• _O QUE FAZER_:
Transcreva as linhas das entradas sem alterar nada: comece na linha que contém "family: Mephitidae" e pare depois da linha que contém "genus: Sparassis".

-------- DADOS FORNECIDOS

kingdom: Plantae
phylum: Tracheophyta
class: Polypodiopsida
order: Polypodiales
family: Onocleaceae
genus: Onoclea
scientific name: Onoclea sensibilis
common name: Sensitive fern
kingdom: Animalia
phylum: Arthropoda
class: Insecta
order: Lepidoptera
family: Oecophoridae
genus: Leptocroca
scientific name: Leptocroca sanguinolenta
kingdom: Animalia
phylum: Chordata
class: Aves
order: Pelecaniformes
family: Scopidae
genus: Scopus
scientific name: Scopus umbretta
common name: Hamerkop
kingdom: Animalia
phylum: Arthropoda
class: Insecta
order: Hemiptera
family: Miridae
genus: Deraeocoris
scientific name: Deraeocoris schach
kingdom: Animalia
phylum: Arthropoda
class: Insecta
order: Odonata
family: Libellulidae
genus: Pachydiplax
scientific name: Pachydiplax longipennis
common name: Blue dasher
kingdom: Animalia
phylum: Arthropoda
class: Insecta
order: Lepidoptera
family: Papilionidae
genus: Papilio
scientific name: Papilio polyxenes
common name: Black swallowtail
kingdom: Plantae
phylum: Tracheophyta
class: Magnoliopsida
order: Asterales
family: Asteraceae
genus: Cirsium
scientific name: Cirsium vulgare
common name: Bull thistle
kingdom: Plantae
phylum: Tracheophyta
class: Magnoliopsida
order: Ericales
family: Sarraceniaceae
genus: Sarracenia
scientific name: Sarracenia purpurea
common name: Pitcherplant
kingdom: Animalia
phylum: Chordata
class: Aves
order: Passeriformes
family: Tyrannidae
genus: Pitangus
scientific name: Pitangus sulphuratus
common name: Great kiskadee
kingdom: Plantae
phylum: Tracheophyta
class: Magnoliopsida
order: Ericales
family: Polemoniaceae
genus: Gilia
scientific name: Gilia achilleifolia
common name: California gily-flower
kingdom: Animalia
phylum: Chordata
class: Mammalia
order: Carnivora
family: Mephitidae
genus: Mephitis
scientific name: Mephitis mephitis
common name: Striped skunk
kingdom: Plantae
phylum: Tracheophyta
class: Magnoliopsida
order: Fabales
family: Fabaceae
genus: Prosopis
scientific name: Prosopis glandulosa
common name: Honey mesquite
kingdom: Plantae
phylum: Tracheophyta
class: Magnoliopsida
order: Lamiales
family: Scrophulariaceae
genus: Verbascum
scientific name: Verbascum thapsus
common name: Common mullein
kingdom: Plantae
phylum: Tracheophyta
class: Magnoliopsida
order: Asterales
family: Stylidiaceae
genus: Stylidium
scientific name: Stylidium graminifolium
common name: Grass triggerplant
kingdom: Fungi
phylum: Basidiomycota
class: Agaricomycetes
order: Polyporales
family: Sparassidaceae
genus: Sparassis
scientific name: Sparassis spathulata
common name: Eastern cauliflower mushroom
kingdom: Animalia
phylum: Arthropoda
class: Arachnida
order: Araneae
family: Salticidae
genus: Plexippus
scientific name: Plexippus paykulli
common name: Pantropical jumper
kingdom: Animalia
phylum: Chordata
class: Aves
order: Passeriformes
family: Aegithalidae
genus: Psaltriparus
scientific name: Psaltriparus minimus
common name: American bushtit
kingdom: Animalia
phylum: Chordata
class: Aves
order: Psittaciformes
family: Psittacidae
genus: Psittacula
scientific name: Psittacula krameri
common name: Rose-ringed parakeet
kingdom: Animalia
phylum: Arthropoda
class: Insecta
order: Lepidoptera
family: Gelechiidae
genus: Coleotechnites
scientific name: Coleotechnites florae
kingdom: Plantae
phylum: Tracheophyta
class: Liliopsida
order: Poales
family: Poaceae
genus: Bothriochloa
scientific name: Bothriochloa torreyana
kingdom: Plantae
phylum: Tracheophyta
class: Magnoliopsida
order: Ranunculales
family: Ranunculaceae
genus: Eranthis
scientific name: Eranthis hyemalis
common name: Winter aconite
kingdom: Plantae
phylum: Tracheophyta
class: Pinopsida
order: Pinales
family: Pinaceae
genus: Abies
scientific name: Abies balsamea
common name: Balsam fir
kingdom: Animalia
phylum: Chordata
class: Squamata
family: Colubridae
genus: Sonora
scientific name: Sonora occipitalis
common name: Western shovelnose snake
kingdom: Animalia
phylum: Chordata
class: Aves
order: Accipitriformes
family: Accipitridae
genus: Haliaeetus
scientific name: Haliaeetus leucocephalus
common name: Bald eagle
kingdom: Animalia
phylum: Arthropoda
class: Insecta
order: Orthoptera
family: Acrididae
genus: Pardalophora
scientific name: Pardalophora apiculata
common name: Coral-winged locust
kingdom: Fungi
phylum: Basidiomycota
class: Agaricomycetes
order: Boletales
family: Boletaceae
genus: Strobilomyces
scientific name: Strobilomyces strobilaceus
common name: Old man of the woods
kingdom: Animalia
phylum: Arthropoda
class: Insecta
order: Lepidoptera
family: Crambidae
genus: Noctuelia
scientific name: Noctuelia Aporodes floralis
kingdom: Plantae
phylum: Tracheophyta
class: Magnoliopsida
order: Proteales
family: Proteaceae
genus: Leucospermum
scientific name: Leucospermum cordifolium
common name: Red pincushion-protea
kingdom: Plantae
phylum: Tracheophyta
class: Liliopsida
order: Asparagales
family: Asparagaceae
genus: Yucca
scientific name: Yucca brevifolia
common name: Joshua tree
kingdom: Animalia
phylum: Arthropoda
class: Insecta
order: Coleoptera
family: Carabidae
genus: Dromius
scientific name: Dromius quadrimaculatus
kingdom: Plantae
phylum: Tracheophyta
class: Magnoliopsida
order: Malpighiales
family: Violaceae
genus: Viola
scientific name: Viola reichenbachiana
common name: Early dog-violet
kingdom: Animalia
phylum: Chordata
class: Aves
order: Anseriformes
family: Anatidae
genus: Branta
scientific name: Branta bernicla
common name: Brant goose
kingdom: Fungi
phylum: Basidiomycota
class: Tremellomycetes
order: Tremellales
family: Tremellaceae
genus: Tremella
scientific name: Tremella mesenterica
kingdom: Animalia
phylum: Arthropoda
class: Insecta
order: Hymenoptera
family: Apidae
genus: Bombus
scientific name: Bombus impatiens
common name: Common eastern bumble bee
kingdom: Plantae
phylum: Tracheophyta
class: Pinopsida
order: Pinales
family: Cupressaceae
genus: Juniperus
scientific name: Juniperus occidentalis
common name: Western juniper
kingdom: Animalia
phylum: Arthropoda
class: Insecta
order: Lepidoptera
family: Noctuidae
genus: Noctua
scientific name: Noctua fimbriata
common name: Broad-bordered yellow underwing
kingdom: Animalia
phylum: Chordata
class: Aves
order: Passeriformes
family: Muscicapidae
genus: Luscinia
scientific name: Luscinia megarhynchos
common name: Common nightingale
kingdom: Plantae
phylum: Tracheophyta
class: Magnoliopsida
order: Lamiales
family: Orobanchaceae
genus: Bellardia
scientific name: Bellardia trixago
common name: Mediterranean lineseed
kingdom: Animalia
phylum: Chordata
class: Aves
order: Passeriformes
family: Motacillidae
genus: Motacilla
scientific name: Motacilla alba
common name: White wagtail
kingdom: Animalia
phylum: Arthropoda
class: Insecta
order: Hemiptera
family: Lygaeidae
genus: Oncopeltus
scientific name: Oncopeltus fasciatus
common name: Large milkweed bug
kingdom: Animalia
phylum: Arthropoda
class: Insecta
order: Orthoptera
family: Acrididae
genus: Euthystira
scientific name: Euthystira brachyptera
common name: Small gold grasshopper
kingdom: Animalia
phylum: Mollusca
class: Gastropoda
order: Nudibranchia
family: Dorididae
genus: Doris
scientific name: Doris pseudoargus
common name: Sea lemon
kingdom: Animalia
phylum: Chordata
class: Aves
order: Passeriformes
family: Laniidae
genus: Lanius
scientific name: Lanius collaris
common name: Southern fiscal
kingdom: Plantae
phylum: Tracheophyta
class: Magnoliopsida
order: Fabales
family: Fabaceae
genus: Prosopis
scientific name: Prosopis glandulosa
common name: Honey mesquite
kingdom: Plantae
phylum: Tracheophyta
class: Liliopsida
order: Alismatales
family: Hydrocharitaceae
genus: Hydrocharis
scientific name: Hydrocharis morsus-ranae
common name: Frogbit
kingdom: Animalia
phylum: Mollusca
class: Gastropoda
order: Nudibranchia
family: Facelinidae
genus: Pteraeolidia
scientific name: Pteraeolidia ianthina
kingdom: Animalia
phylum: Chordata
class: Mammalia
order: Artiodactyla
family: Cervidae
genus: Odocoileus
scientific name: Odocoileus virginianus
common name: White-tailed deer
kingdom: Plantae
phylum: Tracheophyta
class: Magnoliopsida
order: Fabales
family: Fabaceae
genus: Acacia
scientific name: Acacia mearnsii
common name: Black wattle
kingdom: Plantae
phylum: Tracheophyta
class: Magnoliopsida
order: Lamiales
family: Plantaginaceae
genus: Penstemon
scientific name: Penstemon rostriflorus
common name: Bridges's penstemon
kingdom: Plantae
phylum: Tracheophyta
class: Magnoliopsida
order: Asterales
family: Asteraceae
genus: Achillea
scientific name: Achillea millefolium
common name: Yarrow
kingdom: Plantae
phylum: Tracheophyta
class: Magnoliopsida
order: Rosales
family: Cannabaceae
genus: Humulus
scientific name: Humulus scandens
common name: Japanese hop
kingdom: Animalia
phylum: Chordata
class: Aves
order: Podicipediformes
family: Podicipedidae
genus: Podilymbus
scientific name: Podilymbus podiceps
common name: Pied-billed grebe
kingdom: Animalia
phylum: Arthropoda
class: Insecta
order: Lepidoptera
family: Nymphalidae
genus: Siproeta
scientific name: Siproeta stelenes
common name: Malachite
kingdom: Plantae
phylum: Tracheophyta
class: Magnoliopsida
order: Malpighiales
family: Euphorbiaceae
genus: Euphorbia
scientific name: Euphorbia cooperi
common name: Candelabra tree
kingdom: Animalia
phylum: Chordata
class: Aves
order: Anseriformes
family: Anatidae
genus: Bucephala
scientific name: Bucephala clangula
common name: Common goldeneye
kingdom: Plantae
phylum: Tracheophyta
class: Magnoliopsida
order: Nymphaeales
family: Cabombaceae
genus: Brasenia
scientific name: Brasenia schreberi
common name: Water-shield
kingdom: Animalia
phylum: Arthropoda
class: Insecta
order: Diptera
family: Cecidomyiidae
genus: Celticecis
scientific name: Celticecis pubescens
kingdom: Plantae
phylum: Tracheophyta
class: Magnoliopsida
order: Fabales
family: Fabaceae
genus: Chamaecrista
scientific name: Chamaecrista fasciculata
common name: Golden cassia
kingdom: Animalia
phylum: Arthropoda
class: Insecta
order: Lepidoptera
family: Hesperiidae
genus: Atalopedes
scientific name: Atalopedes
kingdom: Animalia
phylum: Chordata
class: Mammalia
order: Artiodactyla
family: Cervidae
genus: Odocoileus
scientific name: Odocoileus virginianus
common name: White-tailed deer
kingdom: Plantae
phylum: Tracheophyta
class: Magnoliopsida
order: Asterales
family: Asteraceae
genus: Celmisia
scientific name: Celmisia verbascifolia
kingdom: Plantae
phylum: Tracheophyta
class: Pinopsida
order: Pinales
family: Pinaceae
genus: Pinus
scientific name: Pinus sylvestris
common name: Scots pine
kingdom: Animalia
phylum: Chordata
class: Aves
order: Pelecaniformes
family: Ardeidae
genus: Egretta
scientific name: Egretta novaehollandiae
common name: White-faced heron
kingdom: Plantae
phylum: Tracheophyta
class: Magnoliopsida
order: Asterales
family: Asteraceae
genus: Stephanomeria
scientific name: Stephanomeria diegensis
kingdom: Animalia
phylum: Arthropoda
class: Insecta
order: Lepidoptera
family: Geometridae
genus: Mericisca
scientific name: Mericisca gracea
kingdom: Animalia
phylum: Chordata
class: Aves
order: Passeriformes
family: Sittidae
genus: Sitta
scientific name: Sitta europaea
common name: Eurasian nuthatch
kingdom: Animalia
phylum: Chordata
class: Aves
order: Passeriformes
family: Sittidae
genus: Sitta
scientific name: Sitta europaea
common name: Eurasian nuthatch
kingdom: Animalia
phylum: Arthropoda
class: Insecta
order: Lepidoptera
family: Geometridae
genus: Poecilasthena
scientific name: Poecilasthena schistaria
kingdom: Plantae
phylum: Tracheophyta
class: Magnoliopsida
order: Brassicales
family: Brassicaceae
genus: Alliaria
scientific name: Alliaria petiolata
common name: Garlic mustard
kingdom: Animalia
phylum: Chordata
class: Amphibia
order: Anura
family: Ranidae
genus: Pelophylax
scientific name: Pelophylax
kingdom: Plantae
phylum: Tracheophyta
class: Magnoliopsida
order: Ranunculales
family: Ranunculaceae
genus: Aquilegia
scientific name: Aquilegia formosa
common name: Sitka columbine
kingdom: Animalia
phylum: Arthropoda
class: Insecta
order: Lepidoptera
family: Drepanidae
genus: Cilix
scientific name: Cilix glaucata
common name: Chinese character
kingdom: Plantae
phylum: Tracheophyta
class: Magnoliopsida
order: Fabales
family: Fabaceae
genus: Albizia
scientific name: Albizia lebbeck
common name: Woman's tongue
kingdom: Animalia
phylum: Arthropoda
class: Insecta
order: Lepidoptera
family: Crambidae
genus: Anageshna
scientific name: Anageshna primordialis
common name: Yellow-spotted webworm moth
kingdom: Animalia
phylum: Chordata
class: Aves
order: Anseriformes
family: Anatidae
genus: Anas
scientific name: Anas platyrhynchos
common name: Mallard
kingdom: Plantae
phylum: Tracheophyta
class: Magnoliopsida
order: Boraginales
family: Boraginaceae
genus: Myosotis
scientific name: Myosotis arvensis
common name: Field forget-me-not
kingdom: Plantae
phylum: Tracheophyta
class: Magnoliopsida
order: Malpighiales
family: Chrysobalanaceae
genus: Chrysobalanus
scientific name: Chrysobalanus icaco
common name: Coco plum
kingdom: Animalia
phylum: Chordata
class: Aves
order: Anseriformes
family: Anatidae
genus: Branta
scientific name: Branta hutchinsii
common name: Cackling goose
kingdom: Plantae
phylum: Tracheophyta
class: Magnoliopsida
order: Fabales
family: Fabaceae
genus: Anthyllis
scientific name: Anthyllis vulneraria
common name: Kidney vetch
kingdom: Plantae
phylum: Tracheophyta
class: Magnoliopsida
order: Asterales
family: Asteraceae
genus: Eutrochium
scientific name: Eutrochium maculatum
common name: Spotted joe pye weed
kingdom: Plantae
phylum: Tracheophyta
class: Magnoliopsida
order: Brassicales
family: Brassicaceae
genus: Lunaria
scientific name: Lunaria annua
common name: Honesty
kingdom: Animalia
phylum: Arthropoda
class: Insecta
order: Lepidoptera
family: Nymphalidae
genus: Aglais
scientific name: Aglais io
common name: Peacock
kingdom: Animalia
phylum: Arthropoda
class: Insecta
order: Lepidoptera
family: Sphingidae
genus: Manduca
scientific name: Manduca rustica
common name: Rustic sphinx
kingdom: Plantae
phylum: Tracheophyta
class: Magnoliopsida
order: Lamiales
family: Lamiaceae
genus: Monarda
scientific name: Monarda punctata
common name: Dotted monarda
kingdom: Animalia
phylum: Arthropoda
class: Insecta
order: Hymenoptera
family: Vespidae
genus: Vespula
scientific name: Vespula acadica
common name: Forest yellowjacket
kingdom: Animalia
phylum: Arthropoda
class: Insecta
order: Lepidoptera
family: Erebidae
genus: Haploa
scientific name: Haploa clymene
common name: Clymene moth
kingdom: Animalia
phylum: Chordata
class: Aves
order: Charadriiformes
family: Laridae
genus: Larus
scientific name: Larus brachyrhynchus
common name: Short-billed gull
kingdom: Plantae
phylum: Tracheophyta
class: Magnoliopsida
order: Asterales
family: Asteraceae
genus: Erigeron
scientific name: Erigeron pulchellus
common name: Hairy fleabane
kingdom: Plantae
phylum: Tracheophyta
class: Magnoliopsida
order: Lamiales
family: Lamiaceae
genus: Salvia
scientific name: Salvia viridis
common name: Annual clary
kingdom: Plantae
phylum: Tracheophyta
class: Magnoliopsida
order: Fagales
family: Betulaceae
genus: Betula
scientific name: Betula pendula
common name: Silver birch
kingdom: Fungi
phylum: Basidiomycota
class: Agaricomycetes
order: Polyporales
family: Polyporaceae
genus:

----------------

• _SOLUÇÃO DA TAREFA_:
family: Mephitidae
genus: Mephitis
scientific name: Mephitis mephitis
common name: Striped skunk
kingdom: Plantae
phylum: Tracheophyta
class: Magnoliopsida
order: Fabales
family: Fabaceae
genus: Prosopis
scientific name: Prosopis glandulosa
common name: Honey mesquite
kingdom: Plantae
phylum: Tracheophyta
class: Magnoliopsida
order: Lamiales
family: Scrophulariaceae
genus: Verbascum
scientific name: Verbascum thapsus
common name: Common mullein
kingdom: Plantae
phylum: Tracheophyta
class: Magnoliopsida
order: Asterales
family: Stylidiaceae
genus: Stylidium
scientific name: Stylidium graminifolium
common name: Grass triggerplant
kingdom: Fungi
phylum: Basidiomycota
class: Agaricomycetes
order: Polyporales
family: Sparassidaceae
genus: Sparassis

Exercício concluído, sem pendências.